In an urgent court application filed by our lawyer Obey Shava, we asked the High Court to compel ZEC to release and hand over the voters’ roll to Kufahakutizwi within 48 hours.
Our court challenge came after numerous attempts seeking the release of the voters’ roll by Kufahakutizwi, one of the participating candidates in next month’s by-elections, were turned down by ZEC.
By-elections will be held in Beitbridge West, Binga North, Bulawayo South, Cowdray Park, Lobengula-Magwegwe, Lupane East, Mabvuku-Tafara, Mpopoma-Mzilikazi and Nketa constituencies.
CCC won all the nine constituencies in the 23-24 August 2023 general elections. But in October, CCC activist Sengezo Tshabangu recalled the legislators after declaring himself the party’s interim secretary general.
Tshabangu subsequently recalled more MPs and councillors and the number of CCC representatives he has recalled to date stands at 27 MPs, 14 senators, and 69 councillors.

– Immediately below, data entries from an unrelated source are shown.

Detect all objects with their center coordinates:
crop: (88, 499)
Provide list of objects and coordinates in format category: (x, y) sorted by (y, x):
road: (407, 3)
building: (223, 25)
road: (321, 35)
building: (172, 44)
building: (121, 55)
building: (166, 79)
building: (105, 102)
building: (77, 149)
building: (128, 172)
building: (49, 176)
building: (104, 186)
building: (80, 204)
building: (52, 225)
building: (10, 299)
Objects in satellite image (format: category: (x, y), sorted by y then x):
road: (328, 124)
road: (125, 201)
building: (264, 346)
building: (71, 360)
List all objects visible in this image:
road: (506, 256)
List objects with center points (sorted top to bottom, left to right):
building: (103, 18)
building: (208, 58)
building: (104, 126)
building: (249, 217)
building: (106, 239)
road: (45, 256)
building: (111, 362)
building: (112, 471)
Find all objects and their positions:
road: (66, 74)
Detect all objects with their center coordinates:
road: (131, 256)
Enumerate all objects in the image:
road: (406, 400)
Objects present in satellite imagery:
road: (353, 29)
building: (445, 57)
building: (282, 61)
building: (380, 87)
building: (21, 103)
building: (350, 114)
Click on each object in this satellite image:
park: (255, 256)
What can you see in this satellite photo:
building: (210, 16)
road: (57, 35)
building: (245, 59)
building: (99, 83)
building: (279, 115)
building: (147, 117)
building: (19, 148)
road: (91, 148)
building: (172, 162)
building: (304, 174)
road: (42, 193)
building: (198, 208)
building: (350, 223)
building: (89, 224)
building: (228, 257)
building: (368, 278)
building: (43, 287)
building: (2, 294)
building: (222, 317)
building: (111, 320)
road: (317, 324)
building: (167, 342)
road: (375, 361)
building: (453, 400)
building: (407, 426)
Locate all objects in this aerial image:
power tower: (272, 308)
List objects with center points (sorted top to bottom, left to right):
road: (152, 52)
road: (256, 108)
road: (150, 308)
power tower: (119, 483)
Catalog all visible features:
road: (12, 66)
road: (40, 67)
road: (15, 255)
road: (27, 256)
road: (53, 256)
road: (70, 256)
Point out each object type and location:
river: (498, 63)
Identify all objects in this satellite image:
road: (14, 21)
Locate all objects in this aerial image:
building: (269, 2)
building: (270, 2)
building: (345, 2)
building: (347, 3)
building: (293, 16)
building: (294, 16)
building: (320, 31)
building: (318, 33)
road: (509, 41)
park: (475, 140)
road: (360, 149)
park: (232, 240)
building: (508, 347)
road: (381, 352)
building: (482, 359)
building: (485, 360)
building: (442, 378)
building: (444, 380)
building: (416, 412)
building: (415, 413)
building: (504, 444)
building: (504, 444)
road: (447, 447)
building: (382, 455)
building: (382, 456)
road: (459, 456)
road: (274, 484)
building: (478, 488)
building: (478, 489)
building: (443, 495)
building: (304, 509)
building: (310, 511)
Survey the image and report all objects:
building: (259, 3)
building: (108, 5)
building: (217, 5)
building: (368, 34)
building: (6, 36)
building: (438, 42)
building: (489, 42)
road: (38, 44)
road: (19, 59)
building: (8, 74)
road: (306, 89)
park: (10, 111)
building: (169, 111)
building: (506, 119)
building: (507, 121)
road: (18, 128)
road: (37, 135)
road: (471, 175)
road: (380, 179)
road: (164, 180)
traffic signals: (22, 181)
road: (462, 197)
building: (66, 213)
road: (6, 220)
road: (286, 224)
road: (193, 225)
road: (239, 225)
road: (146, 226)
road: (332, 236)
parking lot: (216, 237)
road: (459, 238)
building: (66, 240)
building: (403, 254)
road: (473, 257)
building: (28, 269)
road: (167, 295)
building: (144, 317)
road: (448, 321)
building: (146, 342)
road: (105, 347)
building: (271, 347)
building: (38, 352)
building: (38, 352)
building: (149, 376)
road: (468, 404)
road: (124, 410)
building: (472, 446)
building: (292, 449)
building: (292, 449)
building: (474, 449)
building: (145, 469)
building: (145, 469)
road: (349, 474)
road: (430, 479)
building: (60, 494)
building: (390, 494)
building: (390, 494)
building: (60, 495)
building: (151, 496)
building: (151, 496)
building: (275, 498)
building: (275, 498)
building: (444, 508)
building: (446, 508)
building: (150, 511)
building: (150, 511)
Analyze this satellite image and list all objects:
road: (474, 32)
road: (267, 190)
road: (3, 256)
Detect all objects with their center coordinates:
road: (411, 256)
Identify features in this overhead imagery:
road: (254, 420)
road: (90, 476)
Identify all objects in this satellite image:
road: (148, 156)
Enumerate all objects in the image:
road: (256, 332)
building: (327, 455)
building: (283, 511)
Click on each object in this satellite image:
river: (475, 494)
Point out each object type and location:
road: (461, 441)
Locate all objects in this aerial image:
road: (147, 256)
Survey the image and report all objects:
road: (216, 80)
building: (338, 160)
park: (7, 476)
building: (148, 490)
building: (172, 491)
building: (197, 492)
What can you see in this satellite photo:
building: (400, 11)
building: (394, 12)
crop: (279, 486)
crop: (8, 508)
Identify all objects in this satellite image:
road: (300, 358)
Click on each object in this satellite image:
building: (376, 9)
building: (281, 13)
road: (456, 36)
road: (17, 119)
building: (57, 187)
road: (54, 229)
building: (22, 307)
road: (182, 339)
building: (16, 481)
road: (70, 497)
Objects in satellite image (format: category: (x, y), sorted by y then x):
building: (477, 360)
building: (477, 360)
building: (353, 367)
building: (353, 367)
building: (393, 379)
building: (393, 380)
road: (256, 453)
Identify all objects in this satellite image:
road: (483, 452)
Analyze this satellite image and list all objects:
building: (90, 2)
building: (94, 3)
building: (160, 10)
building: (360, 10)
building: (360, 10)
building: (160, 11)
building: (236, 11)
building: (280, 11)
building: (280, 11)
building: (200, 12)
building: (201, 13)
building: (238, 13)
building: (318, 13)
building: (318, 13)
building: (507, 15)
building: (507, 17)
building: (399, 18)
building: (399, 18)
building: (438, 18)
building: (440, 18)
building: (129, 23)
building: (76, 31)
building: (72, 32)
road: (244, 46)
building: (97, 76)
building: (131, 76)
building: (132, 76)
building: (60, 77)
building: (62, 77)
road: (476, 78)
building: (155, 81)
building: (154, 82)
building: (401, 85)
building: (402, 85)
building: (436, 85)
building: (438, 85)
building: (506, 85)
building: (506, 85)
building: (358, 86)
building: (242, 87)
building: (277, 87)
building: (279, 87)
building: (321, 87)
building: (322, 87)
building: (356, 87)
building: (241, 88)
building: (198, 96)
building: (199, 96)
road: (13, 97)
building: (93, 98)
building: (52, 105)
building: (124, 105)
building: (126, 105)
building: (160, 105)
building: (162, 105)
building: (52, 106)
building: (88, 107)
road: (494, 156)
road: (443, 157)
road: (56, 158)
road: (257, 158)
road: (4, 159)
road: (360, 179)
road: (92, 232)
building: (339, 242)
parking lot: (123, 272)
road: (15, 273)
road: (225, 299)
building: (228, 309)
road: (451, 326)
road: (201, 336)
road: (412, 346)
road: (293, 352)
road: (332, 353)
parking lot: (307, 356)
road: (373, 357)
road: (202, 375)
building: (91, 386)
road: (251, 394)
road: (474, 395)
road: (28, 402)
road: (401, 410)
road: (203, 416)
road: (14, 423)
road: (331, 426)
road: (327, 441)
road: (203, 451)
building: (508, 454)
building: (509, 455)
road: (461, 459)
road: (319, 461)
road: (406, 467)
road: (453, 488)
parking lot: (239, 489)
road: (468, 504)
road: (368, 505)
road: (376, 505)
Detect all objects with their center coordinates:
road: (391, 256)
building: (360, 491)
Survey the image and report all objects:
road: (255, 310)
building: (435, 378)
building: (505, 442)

Meanwhile, Tshabangu has since filed an urgent High Court application seeking to bar recalled CCC legislators and councillors who successfully filed their nomination papers to contest in the 09 December by-elections.
Tshabangu, through his lawyer Advocate Lewis Uriri, argued that the recalled CCC members had ceased to be members of CCC and therefore could not represent the same party in the by-elections.
However, in July 2023, the High Court dismissed an appeal by CCC against forty-one (41) individuals who fraudulently filed nomination papers as members of the party.
The CCC claimed that 20 of the “fraudsters” filed nomination papers for National Assembly seats while the other 21 individuals filed for local authority seats.
High Court Judge Justice Neville Wamambo dismissed the appeal application saying the papers had nothing suspicious.